More than twenty-five years ago, after I joined the Church in a small outpost of the mission field, I enjoyed six callings. The branch president kept asking me to fill new positions but never released me from previous ones. I loved the attention typically bestowed upon a “golden” convert thrust into full activity in a mission district, but uneasy feelings began to mount. I became aware that some of my positions, such as branch executive secretary, were reserved for men. Certainly there were women in the branch who knew the Church better, and would have been qualified to fill those.
The difference between privileges enjoyed by men and women in the Church hit me like a sudden thunderclap when I moved back to the continental United States and became involved in a regular ward. I started dating a widow, a descendant of the handcart pioneers, who described her experience at singles dances. Men would whisper: “Are you sealed?” When she said yes, they’d lose interest and move on to the next prospect for temple marriage.

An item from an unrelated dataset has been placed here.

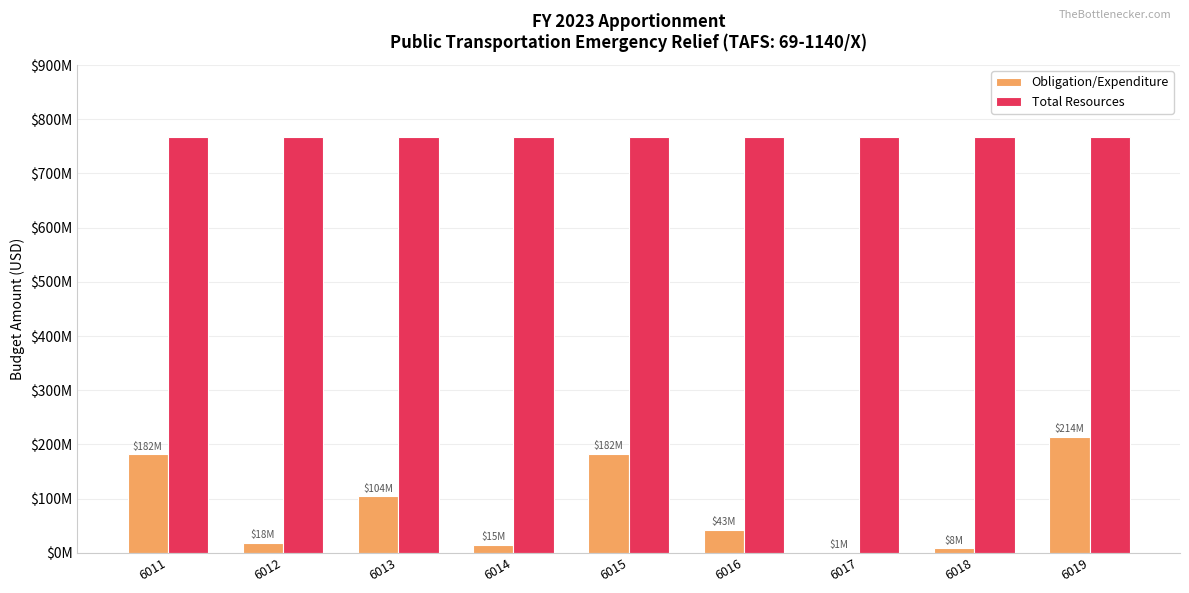

Are the bars horizontal?

No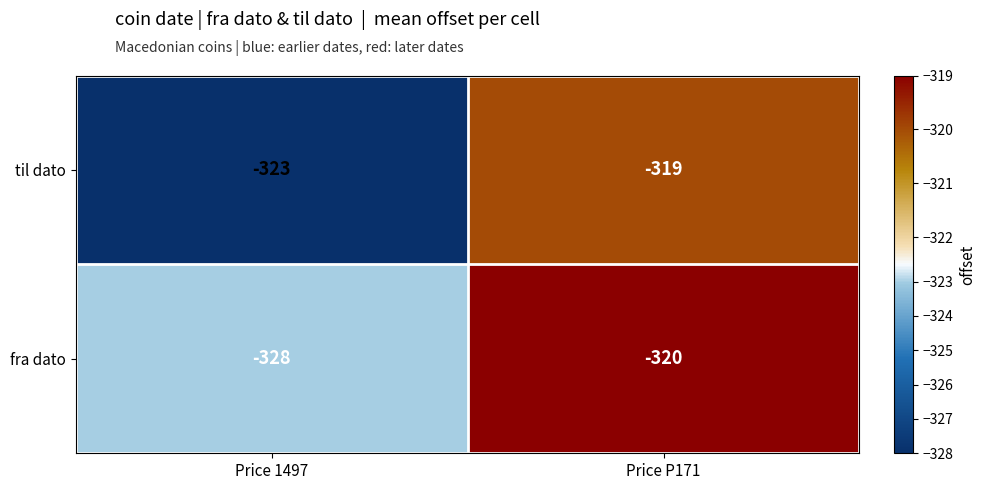

The til dato series shows -508 at Price 1497. True or false?

False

Despite warnings from other faithful members, including members of her family, I fell in love with this woman. We married in the Holy Temple. However, she could not be sealed to another man so the ceremony was performed differently for us.
That was not a restriction imposed on men. A widower could go to the temple and be sealed to another woman, thus collecting wives in the eternity. But a widow could be sealed only once. If we had a child by this marriage, our son or daughter would have been born in the covenant to my wife and her first husband. In the eternity, my child would be his. This gave me a unique perspective, as a man, into the unequal way that women are treated in the LDS Church.
We prospered in many ways, parenting the children from her first marriage. We sent them on missions and to BYU, and saw them married in the temple. But a smoldering resentment within me doomed our relationship. A dozen years later, having reared my wife’s children, we parted ways.
Today, I’m happily remarried to a beautiful woman who has given us a precious little daughter of our own, one who is unequivocally ours. I have chosen not to impose the LDS faith on my new family, in part because I want my daughter to grow up as the spiritual equal of every boy in her Sunday school class. In our new religious denomination, she can become an ordained minister, if that’s what she desires. All “callings” are open to her.
I believe that LDS women should be ordained. I do so with the perspective of a man whose unusual experiences give him the ability to empathize with Mormon women and the special challenges they face.